> So when you say you want your master to send "as fast as possible", I
> suppose you meant get back to running your code as soon as possible. In
> that case you would want nonblocking. However when you say you want the
> slaves to receive data faster, it seems you're implying the actual data
> transmission across the network. I believe the data transmission speed is
> not dependent on whether the it is blocking or nonblocking.
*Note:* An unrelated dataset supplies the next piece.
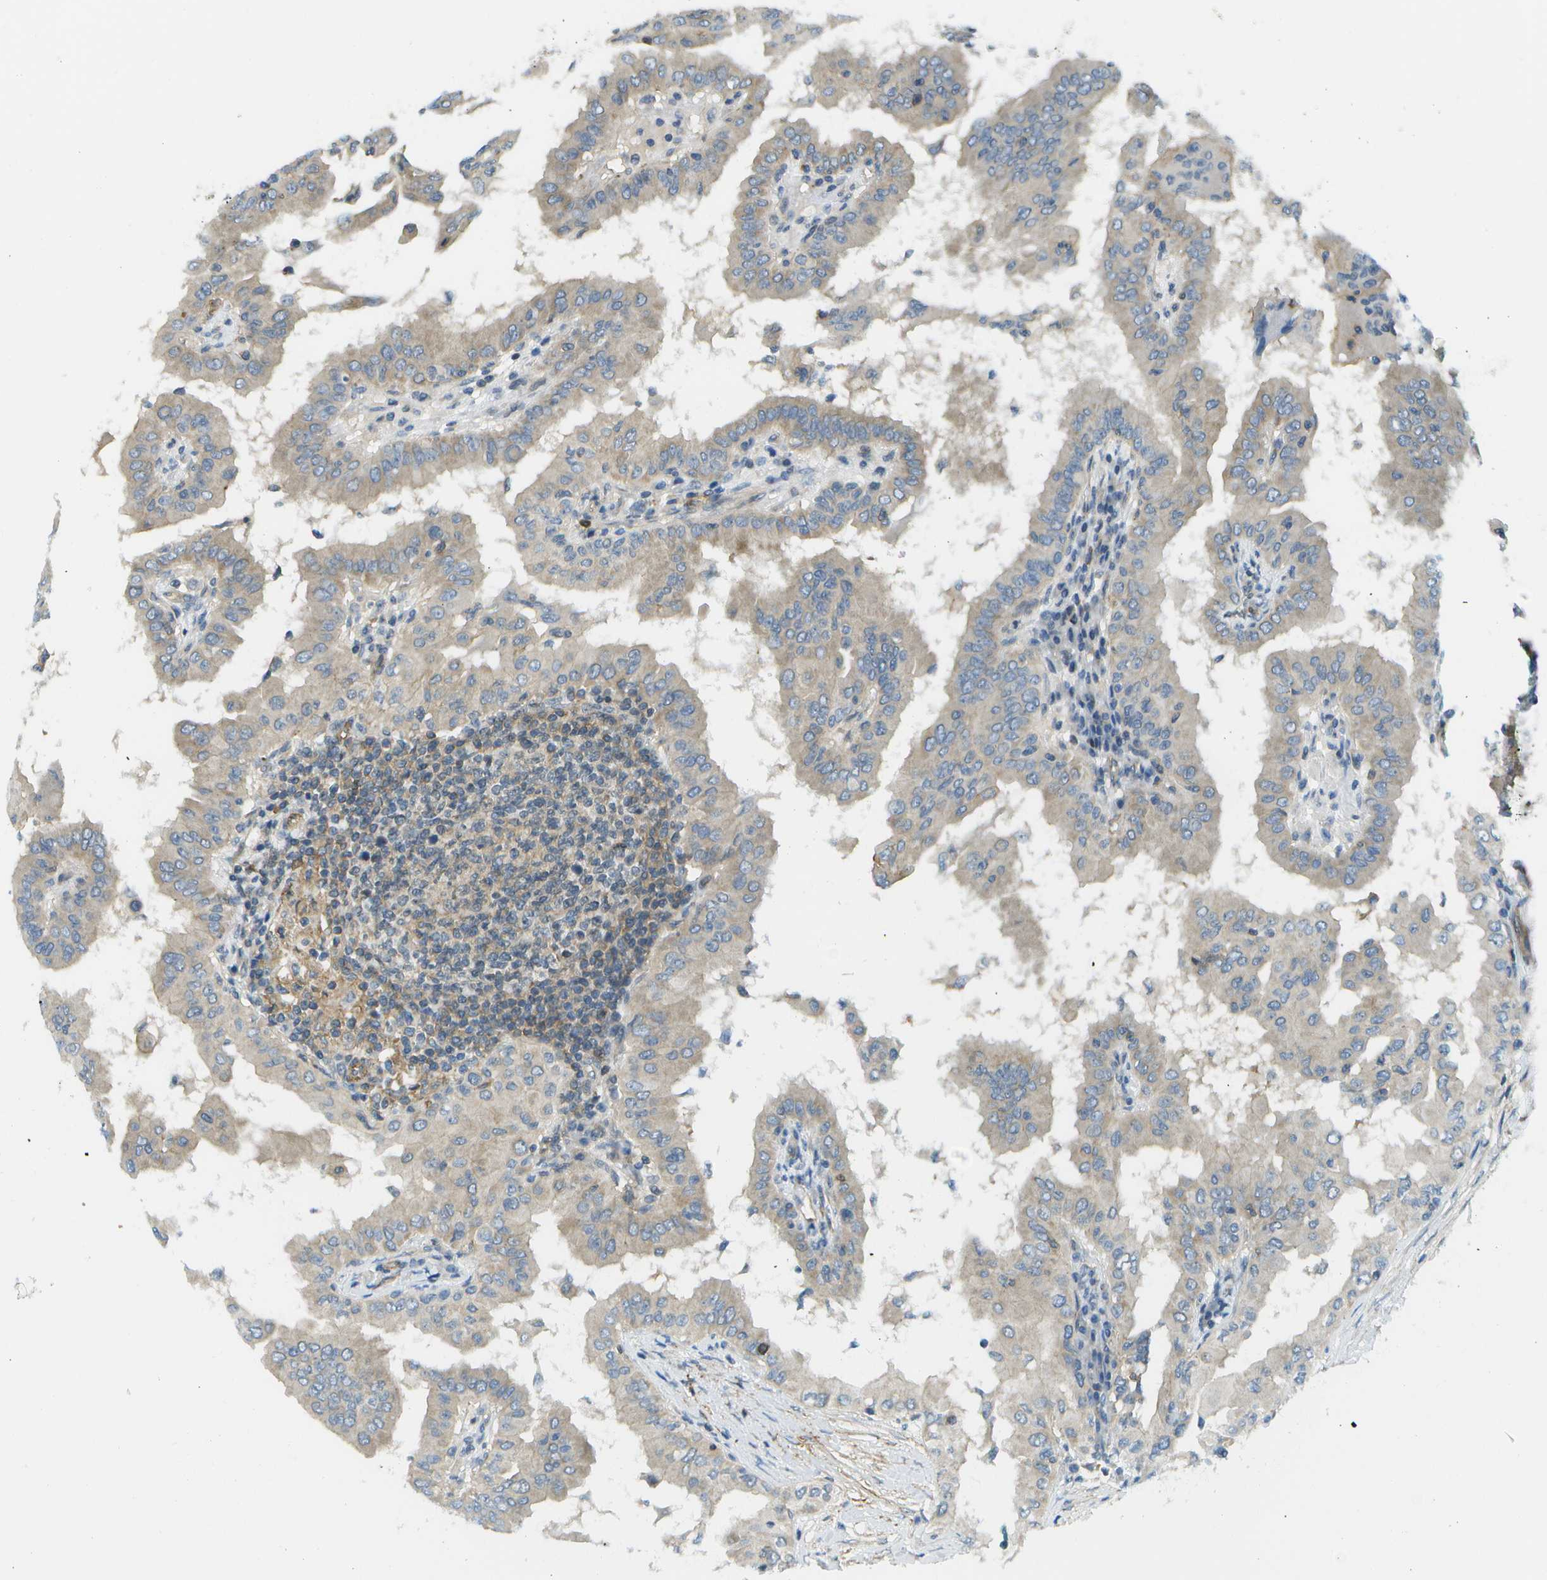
{"staining": {"intensity": "weak", "quantity": ">75%", "location": "cytoplasmic/membranous"}, "tissue": "thyroid cancer", "cell_type": "Tumor cells", "image_type": "cancer", "snomed": [{"axis": "morphology", "description": "Papillary adenocarcinoma, NOS"}, {"axis": "topography", "description": "Thyroid gland"}], "caption": "Weak cytoplasmic/membranous protein expression is seen in about >75% of tumor cells in thyroid cancer (papillary adenocarcinoma). The protein of interest is stained brown, and the nuclei are stained in blue (DAB (3,3'-diaminobenzidine) IHC with brightfield microscopy, high magnification).", "gene": "KIAA0040", "patient": {"sex": "male", "age": 33}}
Sorry I did not express myself clearly. With 'as fast as possible' I meant
that I want to have all data ASAP available in my slave nodes. The master
has nothing to do but sending so I do not care if the sends are blocking or
non-blocking. Actually the master will use seperate threads for the sending
anyway so either I launch a thread per blocking-send or just 1 thread to do
all the sending using nonblocking sends.
I do think there is plenty of reason for a difference (in the timing for
receiving the data in the slaves). If OpenMPI is not able to offload the
sending to some dedicated card (which in my case is probably the case since
I'm on a stock linux with stock ethernet cards) and OpenMPI will try to send
the data that it was requested to send by multiple nonblocking send's
simultaneously, OpenMPI itself probably needs to multi-thread the sending of
each message himself.
Well, I do not know anything about the internals of OpenMPI so I actually
have no clue how OpenMPI would do this really and how it will try to
optimise the use of BW on the network.